We don't know that much about how planetary systems form, but the clues we have suggest an answer to this question. The massive outer planets DO have quite a lot of hydrogen in them, locked up in methane, ammonia and other hydrogenic compounds. The inner rocky planets have little of these elements present in a free state. When the Sun and solar system were first forming, the material probably did have the elements distributed in abundance in accord with cosmological ratios: 75% hydrogen, 24% helium and 1% everything else. But, these elements entered into chemical reactions within the proto-planetary disk in a so-called 'chemical condensation sequence' because the innermost regions of the disk were very hot ( 1000 - 2000 K) while the distant regions were very cold ( 20 - 100 K).

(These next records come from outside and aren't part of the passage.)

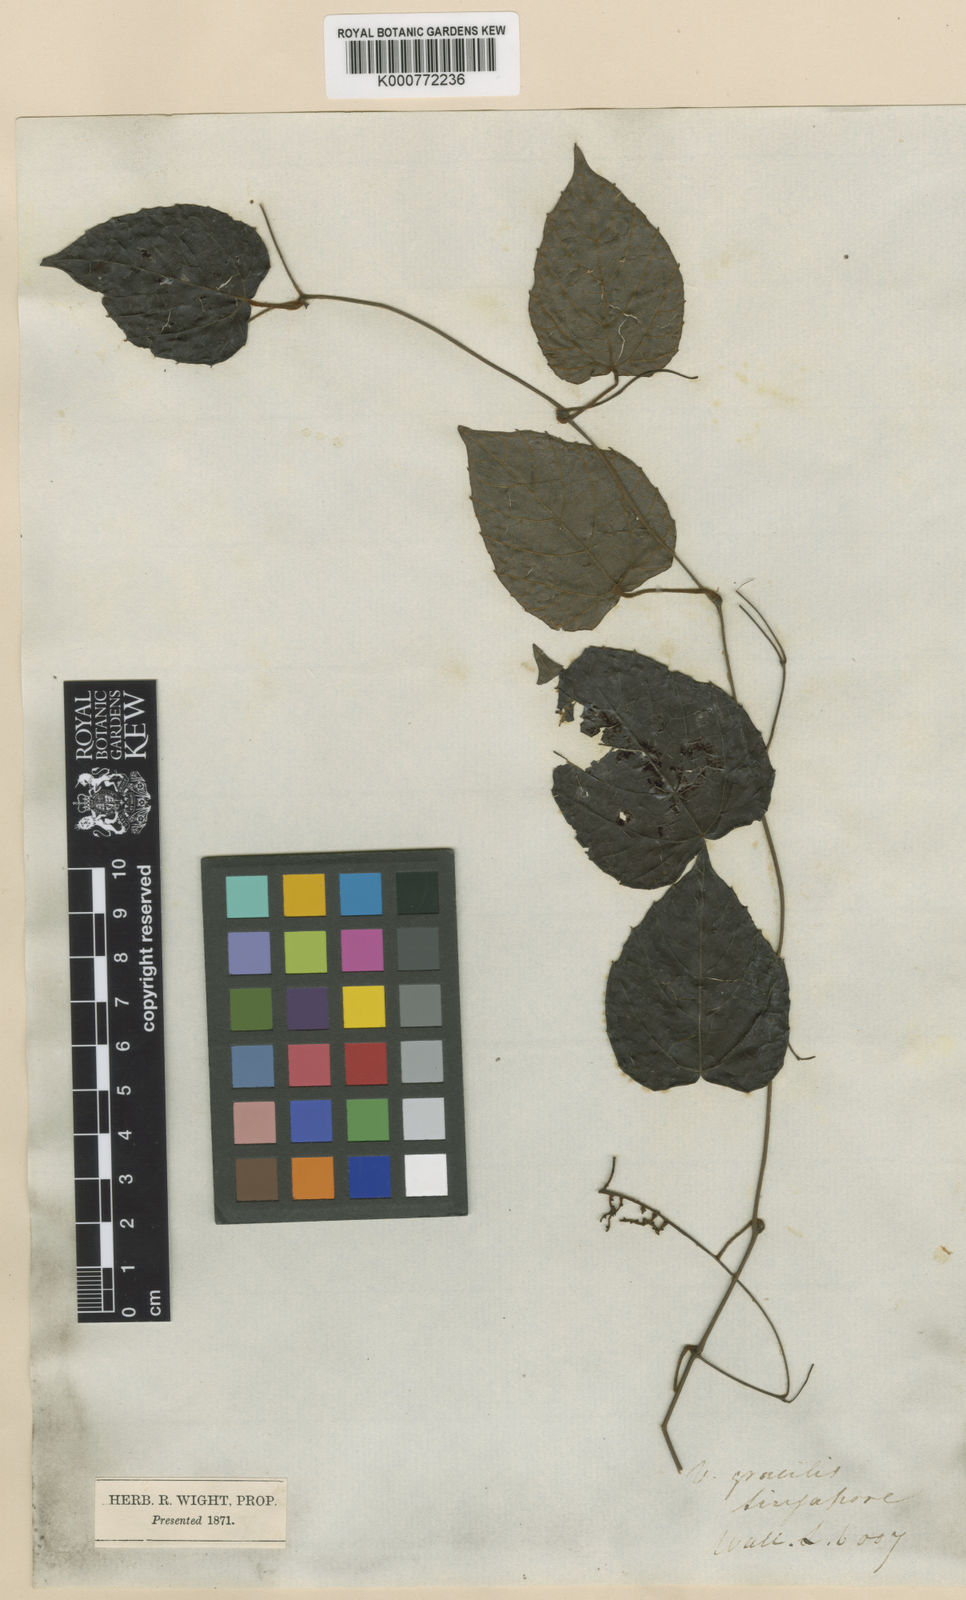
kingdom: Plantae
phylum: Tracheophyta
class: Magnoliopsida
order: Vitales
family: Vitaceae
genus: Ampelocissus
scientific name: Ampelocissus gracilis
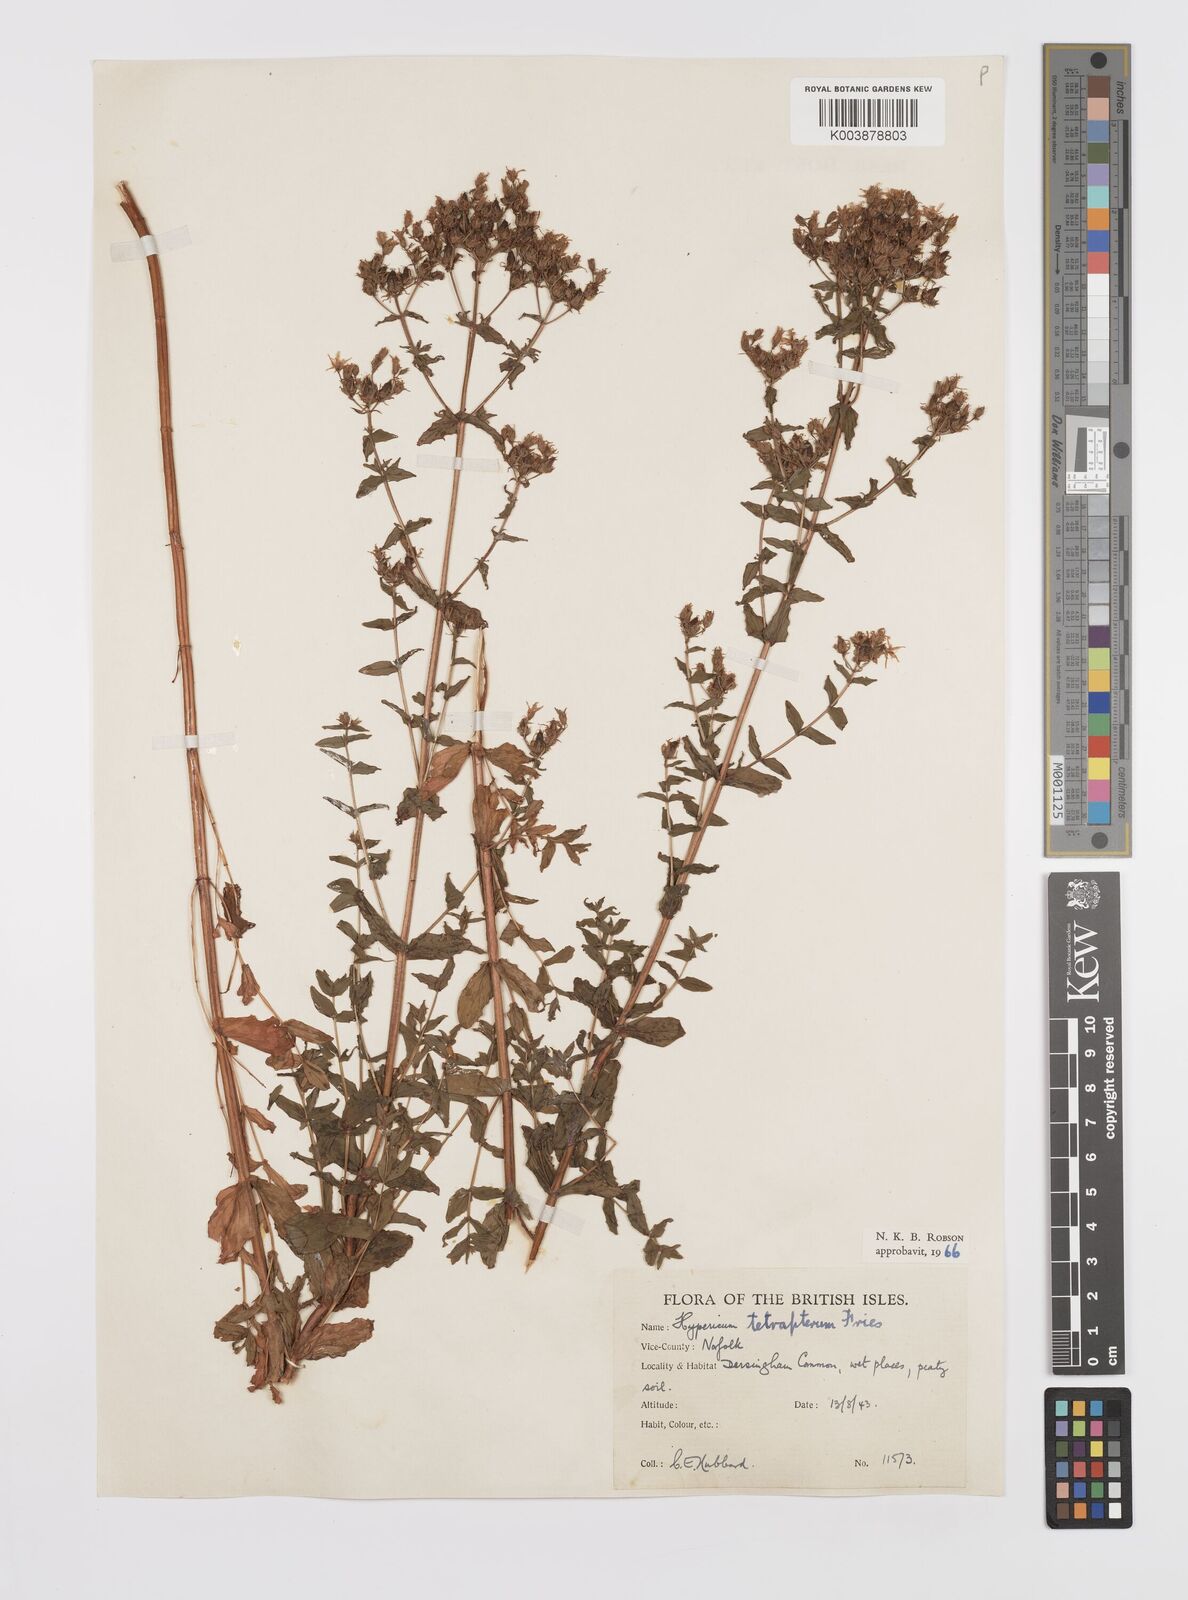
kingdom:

In the inner regions, where the planets Mercury, Venus, Earth and Mars are now found, helium of course is inert so it never got significantly locked-up in any compounds, however, some hydrogen did get locked up in methane, ammonia and ices. In the outer solar system, even more of the hydrogen got locked-up in methane and ammonia because of the colder temperatures.
In one model for forming the planets, all of the planets accreted material in their surroundings and formed very massive proto-planets. The terrestrial proto-planets were nearly as massive as Jupiter is now. In the cores of these massive proto-planets, the elements heavier than helium entered into chemical reactions to create the silicates and iron compounds so common to Mercury, Venus, Earth and Mars, but hydrogen helium and the trace gases of methane and ammonia remained in a dense gaseous atmosphere enveloping the rocky cores of the inner planets.
Soon after the Sun began to turn on its thermonuclear fusion in its core, there was a tremendous change in the surface of the Sun that caused a great 'T-Tauri' wind to blow through the solar system. We see such winds in very young stars similar in mass to the Sun, but only a few 10s of millions of years old. This wind would have easily stripped the inner planets bare of their massive, Jupiter-like, primordial hydrogen/helium atmospheres, but by the distance of Jupiter, its effects would have slackened considerably. The result is that the inner planets now only have rocky material, with no sign of the original hydrogen/helium atmosphere they originally accreted. The outer planets, such as Jupiter, still have most of the hydrogen and helium they accreted, and these are in fact similar to their cosmological and solar abundances for these elements.
This is one explanation why the Earth, today, doesn't have a chemical composition rich in hydrogen and helium.